Chromebooks are far and away some of the best machines for getting quick tasks done when you’re on the go, but one thing that the platform has really lacked over the years is dedicated cellular support. Now, a new code-review has revealed that Google is actively trying to change that with eSIM.

The best gifts for Android users

If you’re unfamiliar, eSIM is a digital replacement to the SIM cards we’ve all used over the years. Instead of identifying a device based on a removable SIM card, networks register your device based on this permanent eSIM which is built directly into the hardware.

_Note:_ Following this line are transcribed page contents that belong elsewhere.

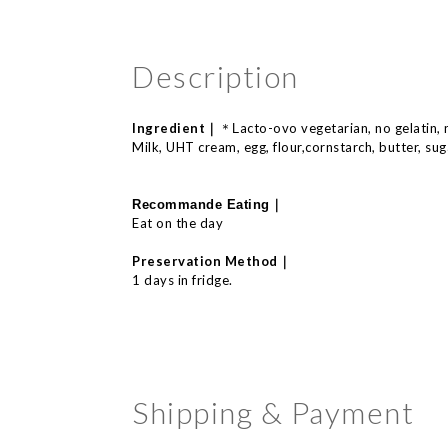
Description
Ingredient｜
acto-
ovo
vegetarian, no
gelatin,
＊L
Milk, UHT cream, egg, flour,cornstarch, butter, sugar
｜
Recommande E
ating
Eat on the day
｜
Preservation Method
1 days in fridge.
Shipping & Payment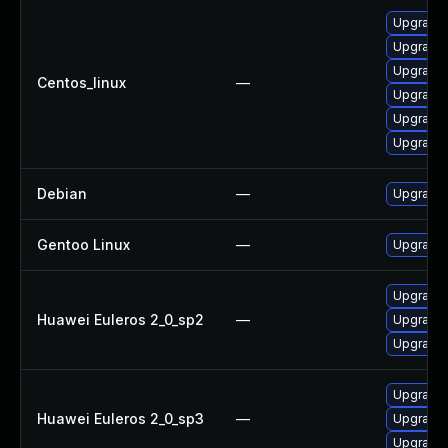
Upgrade 
Upgrade 
Upgrade 
Centos_linux
—
Upgrade 
Upgrade 
Upgrade 
Debian
—
Upgrade 
Gentoo Linux
—
Upgrade 
Upgrade 
Huawei Euleros 2_0_sp2
—
Upgrade 
Upgrade 
Upgrade 
Huawei Euleros 2_0_sp3
—
Upgrade 
Upgrade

As spotted by XDA-Developers, it looks like Google is actively working on bringing support for this technology to Chrome OS. A project dubbed “Hermes” lays out clearly that Google is adding this functionality to Chrome OS with “seamless integration” specifically with the company’s own Project Fi network.

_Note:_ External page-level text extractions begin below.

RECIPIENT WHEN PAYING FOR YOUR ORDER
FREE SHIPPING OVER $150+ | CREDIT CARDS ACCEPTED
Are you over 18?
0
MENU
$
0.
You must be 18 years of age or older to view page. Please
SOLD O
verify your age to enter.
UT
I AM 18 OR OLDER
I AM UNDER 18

Hermes is the codename for the project of implementing eSIM support for Chrome OS. Hermes will be responsible for delivering messages between devices with eSIM chips and carrier servers through profile downloads as well as service discovery for new carriers.

Project Fi is no stranger to eSIM technology, as Google’s Pixel 2 and Pixel 2 XL were among the first smartphones to adopt eSIM when they debuted last year.

Notably, Chrome OS as a platform has seen cellular options available before, such as the Chromebook Pixel and some machines from HP. The functionality was far from widespread, though.

Currently, there’s no specific information available regarding what hardware would support this, but this is all in early days, so we probably shouldn’t expect any hardware with eSIM support in the next few months. Google does mention, though, that this functionality would have an “easily portable API” that OEMs could use to implement this on different hardware.

9to5Google’s Take

With new Windows laptops powered by Snapdragon and flaunting better cellular connectivity, it was really only a matter of time before Google stepped in to do the same on Chrome OS. Having dedicated LTE on a device surely isn’t something everyone will use, but with Project Fi service and the easy setup that comes with eSIM, this is an option many will no doubt enjoy. Plus, I’d just about bet money we’ll see this arrive in a future iteration of the Pixelbook.